Can you pay state taxes with a credit card?

Many states allow credit card payments for state taxes, though the processors and fees vary by state. Check your state’s tax authority website for available options.

Can you pay property taxes with a credit card?

This varies by county. Some counties accept credit card payments through their own processors, but fees are often higher than federal tax payment fees. Check with your local tax collector’s office.

Is the credit card processing fee tax deductible?

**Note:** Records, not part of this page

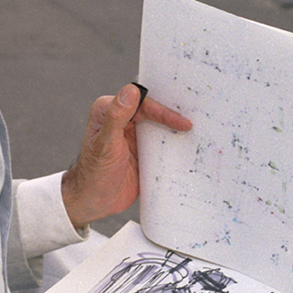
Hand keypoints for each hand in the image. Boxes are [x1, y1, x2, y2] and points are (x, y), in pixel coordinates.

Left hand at [61, 83, 191, 227]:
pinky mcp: (144, 152)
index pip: (143, 104)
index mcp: (111, 111)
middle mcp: (124, 120)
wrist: (94, 201)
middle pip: (155, 112)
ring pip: (161, 127)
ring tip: (199, 134)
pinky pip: (163, 145)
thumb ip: (116, 116)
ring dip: (177, 131)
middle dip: (174, 116)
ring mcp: (136, 136)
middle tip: (195, 121)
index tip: (180, 121)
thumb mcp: (106, 143)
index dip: (163, 111)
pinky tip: (188, 149)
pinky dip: (175, 146)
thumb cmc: (93, 172)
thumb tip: (131, 91)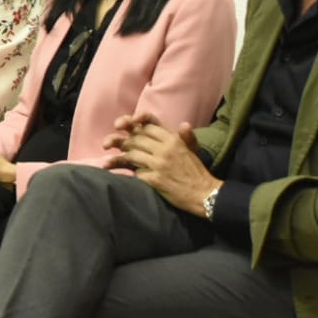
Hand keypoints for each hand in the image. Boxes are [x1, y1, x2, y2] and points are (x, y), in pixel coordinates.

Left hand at [102, 111, 218, 214]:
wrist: (205, 194)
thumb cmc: (197, 172)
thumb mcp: (192, 151)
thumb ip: (185, 137)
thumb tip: (184, 124)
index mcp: (174, 140)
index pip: (147, 127)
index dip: (133, 125)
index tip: (124, 128)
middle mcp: (165, 149)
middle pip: (136, 139)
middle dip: (123, 142)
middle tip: (114, 145)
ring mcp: (159, 164)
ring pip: (131, 155)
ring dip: (121, 158)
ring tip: (112, 161)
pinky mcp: (155, 179)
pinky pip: (136, 173)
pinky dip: (131, 174)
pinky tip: (126, 176)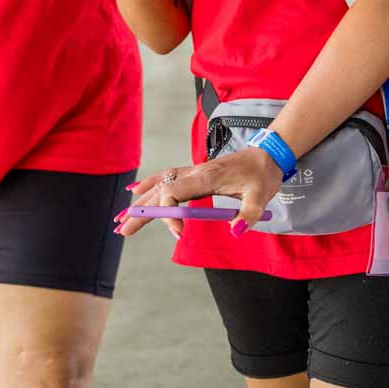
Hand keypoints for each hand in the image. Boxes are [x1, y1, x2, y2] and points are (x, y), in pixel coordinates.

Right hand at [116, 149, 280, 238]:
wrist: (267, 154)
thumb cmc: (263, 174)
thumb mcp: (262, 196)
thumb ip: (250, 214)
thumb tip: (235, 231)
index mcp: (207, 177)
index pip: (175, 193)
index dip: (169, 213)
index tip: (178, 233)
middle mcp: (194, 172)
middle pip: (160, 191)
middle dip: (141, 212)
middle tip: (122, 231)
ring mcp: (193, 171)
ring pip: (159, 185)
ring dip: (140, 203)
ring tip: (121, 220)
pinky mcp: (194, 173)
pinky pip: (166, 177)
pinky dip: (149, 184)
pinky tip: (135, 192)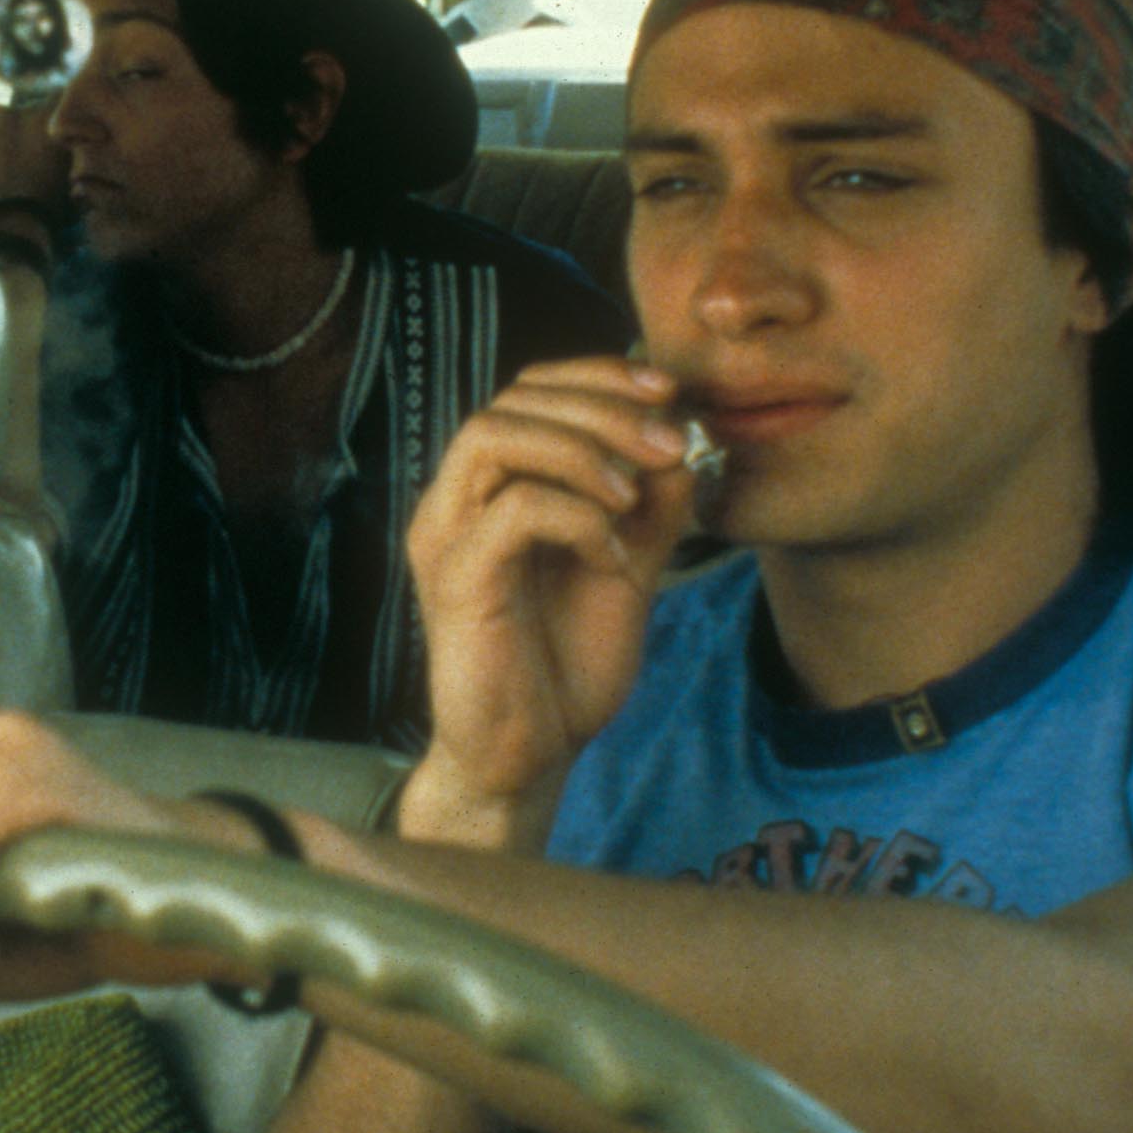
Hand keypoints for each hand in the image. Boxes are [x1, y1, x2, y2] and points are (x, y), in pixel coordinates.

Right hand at [402, 356, 702, 846]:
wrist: (531, 756)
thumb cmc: (564, 666)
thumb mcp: (626, 568)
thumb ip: (649, 507)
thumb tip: (685, 438)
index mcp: (489, 490)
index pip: (527, 392)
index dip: (597, 377)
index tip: (668, 393)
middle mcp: (454, 502)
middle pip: (511, 401)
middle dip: (601, 407)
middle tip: (669, 442)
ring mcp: (447, 538)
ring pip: (494, 435)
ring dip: (581, 449)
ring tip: (636, 494)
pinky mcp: (456, 581)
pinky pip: (512, 511)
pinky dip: (578, 517)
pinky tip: (615, 556)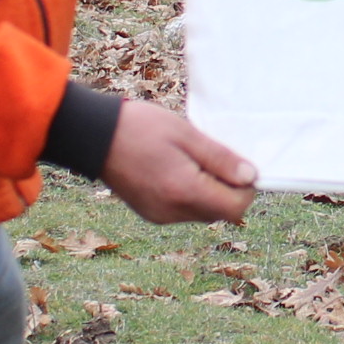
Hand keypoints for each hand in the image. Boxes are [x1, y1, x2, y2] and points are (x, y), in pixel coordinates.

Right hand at [100, 96, 255, 224]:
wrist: (93, 135)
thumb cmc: (140, 127)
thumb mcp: (186, 135)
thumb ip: (220, 159)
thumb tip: (250, 177)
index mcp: (184, 192)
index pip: (235, 207)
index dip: (245, 188)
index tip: (238, 164)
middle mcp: (172, 212)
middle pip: (220, 213)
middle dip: (227, 189)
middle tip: (213, 158)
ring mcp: (159, 215)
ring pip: (202, 213)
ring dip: (208, 192)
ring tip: (192, 161)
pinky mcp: (150, 213)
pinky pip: (183, 211)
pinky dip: (190, 195)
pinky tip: (176, 170)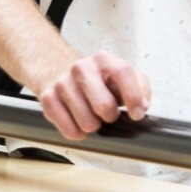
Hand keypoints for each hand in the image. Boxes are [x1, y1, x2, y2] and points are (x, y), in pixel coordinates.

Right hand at [35, 51, 151, 140]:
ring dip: (94, 125)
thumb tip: (142, 106)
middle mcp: (81, 68)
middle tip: (110, 115)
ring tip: (94, 117)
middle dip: (111, 116)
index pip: (122, 73)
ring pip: (86, 121)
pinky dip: (78, 133)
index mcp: (104, 59)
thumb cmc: (99, 80)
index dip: (133, 97)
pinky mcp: (48, 98)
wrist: (62, 73)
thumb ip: (141, 88)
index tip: (137, 114)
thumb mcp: (125, 77)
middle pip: (103, 104)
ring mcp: (62, 83)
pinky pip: (68, 128)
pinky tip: (80, 125)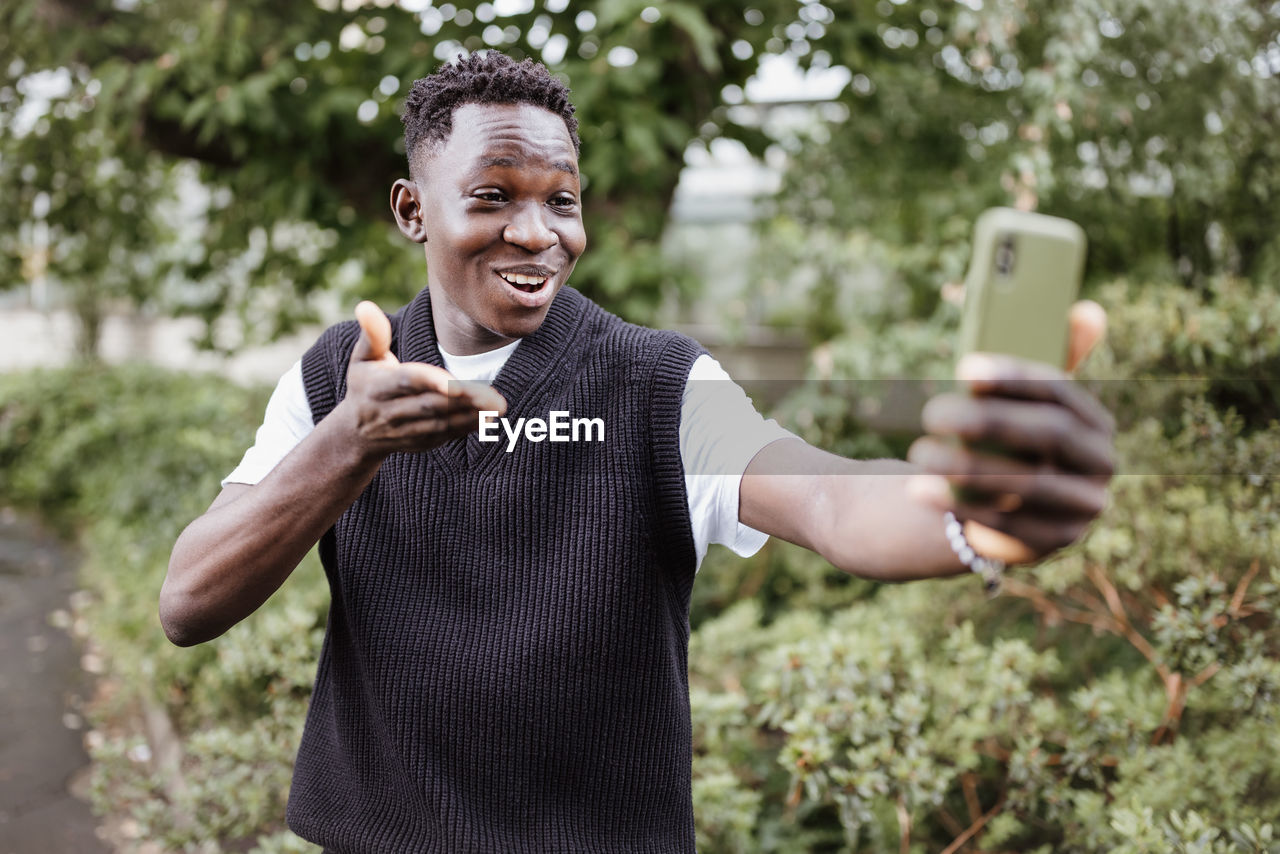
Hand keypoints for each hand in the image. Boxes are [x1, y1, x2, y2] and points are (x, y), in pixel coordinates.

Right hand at [342, 301, 506, 458]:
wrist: (356, 434)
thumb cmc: (365, 385)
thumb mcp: (362, 359)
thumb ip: (372, 334)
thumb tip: (365, 305)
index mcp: (377, 387)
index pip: (406, 382)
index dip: (431, 382)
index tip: (455, 384)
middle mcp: (390, 412)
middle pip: (430, 405)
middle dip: (463, 400)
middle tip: (494, 398)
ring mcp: (405, 431)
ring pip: (440, 423)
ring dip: (470, 415)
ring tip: (496, 406)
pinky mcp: (420, 443)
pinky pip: (445, 435)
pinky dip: (467, 427)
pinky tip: (488, 417)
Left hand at [907, 301, 1114, 563]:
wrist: (989, 505)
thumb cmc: (1001, 440)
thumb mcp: (1018, 402)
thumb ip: (1043, 360)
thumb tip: (1087, 311)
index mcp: (1093, 420)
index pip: (1061, 392)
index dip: (1015, 377)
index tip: (964, 367)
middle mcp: (1099, 464)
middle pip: (1051, 435)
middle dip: (989, 421)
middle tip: (932, 412)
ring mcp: (1082, 508)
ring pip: (1030, 486)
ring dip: (969, 468)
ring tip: (918, 454)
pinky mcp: (1052, 544)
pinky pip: (1011, 528)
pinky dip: (963, 509)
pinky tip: (920, 491)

For personal income taxes, no. The convenience fee is not deductible. However, if you’re paying business taxes, the processing fee is generally deductible as a business expense. Always check with your accountant.

Will paying taxes with a credit card trigger a cash advance?

No. Both IRS-approved processors confirm that tax payments are coded as purchases, not cash advances. You won’t incur cash advance fees or lose your grace period.

Can you pay taxes with a credit card and then get a refund?

If you overpay, the IRS will refund the overpayment, but the processing fee is not refundable. Be careful to pay only what you owe.

Can I use multiple credit cards to pay my tax bill?

Yes. You can split your payment across up to two transactions per processor, and you can use both processors for up to four total payments per tax period. This is a great strategy if you’re working on multiple welcome bonuses simultaneously.